Congo-Kinshasa: Le DG de la SOCODA plaide pour la signature imminente d'un arrêté du ministre des Finances

Conformément à l'Ordonnance-loi n°86-033 du 5 avril 1986 portant protection des droits d'auteurs et droits voisins, précisément dans ses Articles 68 et 94, la Société congolaise des Droits d'auteur et droits voisins (SOCODA COOP-CA) a, dans ses attributions, la mission de percevoir également la redevance sur la copie privée sur toute l'étendue de la République Démocratique du Congo.

Il y a trois décennies depuis que cette loi a été mise en vigueur mais la SOCODA n'a jamais été autorisée à appliquer ce dispositif légal. Pis encore, la société n'accède toujours pas à cette taxe alors qu'elle est l'unique organisme national chargé de la gestion collective des droits d'auteurs des artistes.

Qui bloque cette coopérative d'accomplir sa mission de manière effective telle que définie par les législateurs congolais ?

Cette question a été au centre d'un entretien accordé à votre journal par le Directeur Général de la SOCODA.

Très humble mais dynamique, Michel AGU KOLANGBO affirme que la solution à ce problème relève de la compétence du Ministère des finances qui a le pouvoir de mettre en application cette redevance.

Ainsi, il appelle au bon sens patriotique du ministre Sele YALAGHULI de booster le secteur de droit d'auteur en RDC où les artistes meurent pauvres pendant que leurs œuvres sont téléchargées, stockées et exploitées frauduleusement dans différents supports et outils informatiques.

En effet, le DG de la SOCODA sollicite l'indulgence du Ministre des Finances afin d'accélérer la signature de l'arrêté ministériel qui va permettre la mise en œuvre de la redevance sur la copie privée afin que les artistes congolais jouissent de leur droit tel que prescrit par le législateur.

A qui profite le blocage ?

«On ne comprend pas toujours pourquoi cet arrêté traîne au Ministère des Finances. Et, pourtant, nous avons tenu plusieurs réunions interministérielles qui avaient réuni autour d'une table des experts de ministères de la Culture, de l'économie ainsi que des Finances sur cette question de redevance sur la copie privée. Vu le Décret n°12/029 du 23 août 2012 portant interdiction de contrôle et de recouvrement des impôts, droits, taxes et autres redevances dus à l'Etat sans requête des régies financières, c'est le Ministère des Finances, à travers ses services de la DGDA placée dans les frontières du pays, qui sont sensés de mener cette opération des perceptions de taxe sur la copie privée au profit des artistes via la SOCOCA. Le Ministère de l'économie n'était là que pour la réglementation du prix ou du taux à fixer par rapport à cette taxe... », a révélé Michel AGU.

Toutefois, il a souligné que la SOCODA à qui l'Etat a confié la mission de protéger les droits d'auteur, a participé activement aux discussions pour défendre les droits des artistes. Dans les cas d'espèce, la Société qui détient le monopole en matière de gestion collective, a veillé pour l'application stricte de l'article 68 de la loi n°86-033 de 1986.
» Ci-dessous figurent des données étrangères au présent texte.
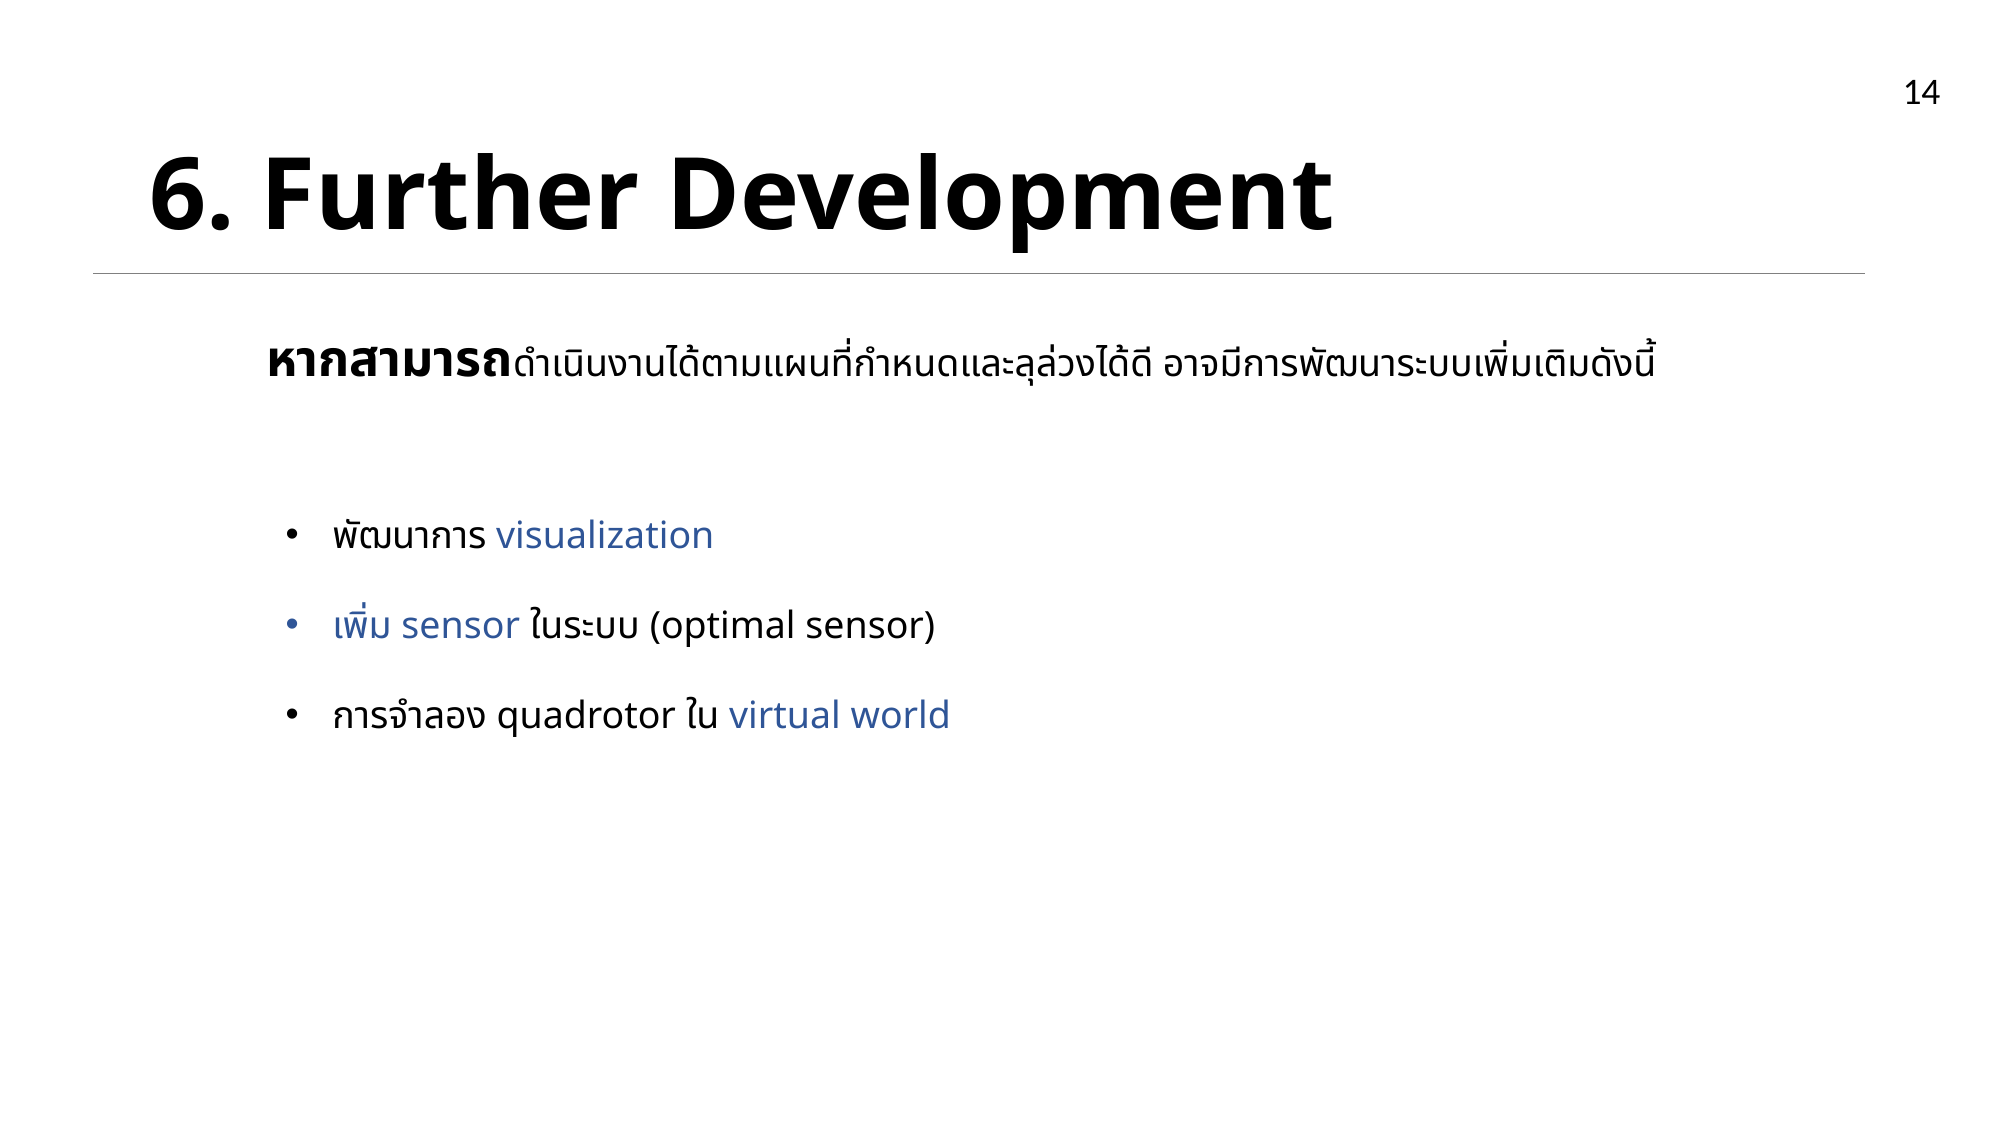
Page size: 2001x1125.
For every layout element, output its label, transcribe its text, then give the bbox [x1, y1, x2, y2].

text_box พัฒนาการ visualization เพิ่ม sensor ในระบบ (optimal sensor) การจำลอง quadrotor ใน virtual world [270, 458, 1211, 744]
text_box 6. Further Development [134, 122, 1701, 257]
text_box 14 [1887, 59, 1956, 120]
text_box หากสามารถดำเนินงานได้ตามแผนที่กำหนดและลุล่วงได้ดี อาจมีการพัฒนาระบบเพิ่มเติมดังนี้ [251, 318, 1731, 394]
Cet Article 68 stipule : "Quiconque produit ou introduit en République Démocratique du Congo des appareils aptes à réaliser des productions et des supports destinés aux enregistrements sonores et visuels est tenu de verser une redevance à l'organisme national chargé de la gestion et de la protection des droits d'auteurs. Le montant est calculé proportionnellement aux recettes provenant de la vente au détail."

A en croire le DG de la SOCOCA, la copie privée représente 5% de revenu de tous les sociétés de droits d'auteur dans le monde. En RDC, elle est d'un apport considération pour la vie des créateurs des œuvres d'esprit.

Quid de la copie privée ?

Evidemment, la perception effective de la redevance sur la copie privée va résoudre plusieurs problèmes sociaux des créateurs, des artistes interprètes et des producteurs.

Au-delà du volet social de la SOCODA, l'application de cette taxe permettra surtout à la coopérative de mettre en place un fond d'aide à la création et à la promotion des activités culturelles en RDC.

Pour ceux qui ne le savent pas, la redevance sur la copie privée est un prélèvement sur la valeur Cost Insurance and Freght (CIF) déclarée à la douane des supports sonores et audiovisuels ainsi que les appareils d'enregistrement en faveur des créateurs des œuvres littéraires, musicales et artistiques comme dispose l'article 68 de l'ordonnance -loi en vigueur.

Sous d'autres cieux, la copie privée est collectée, sous la forme d'une redevance, auprès des fabricants ou importateurs d'appareils de stockage (clés USB, smartphone, disque dur externe, tablette... ). Il s'agit d'une rémunération qui consiste à compenser le préjudice subi par les auteurs, artistes, éditeurs et producteurs du manque à gagner résultant de l'utilisation massive et gratuite de leurs œuvres.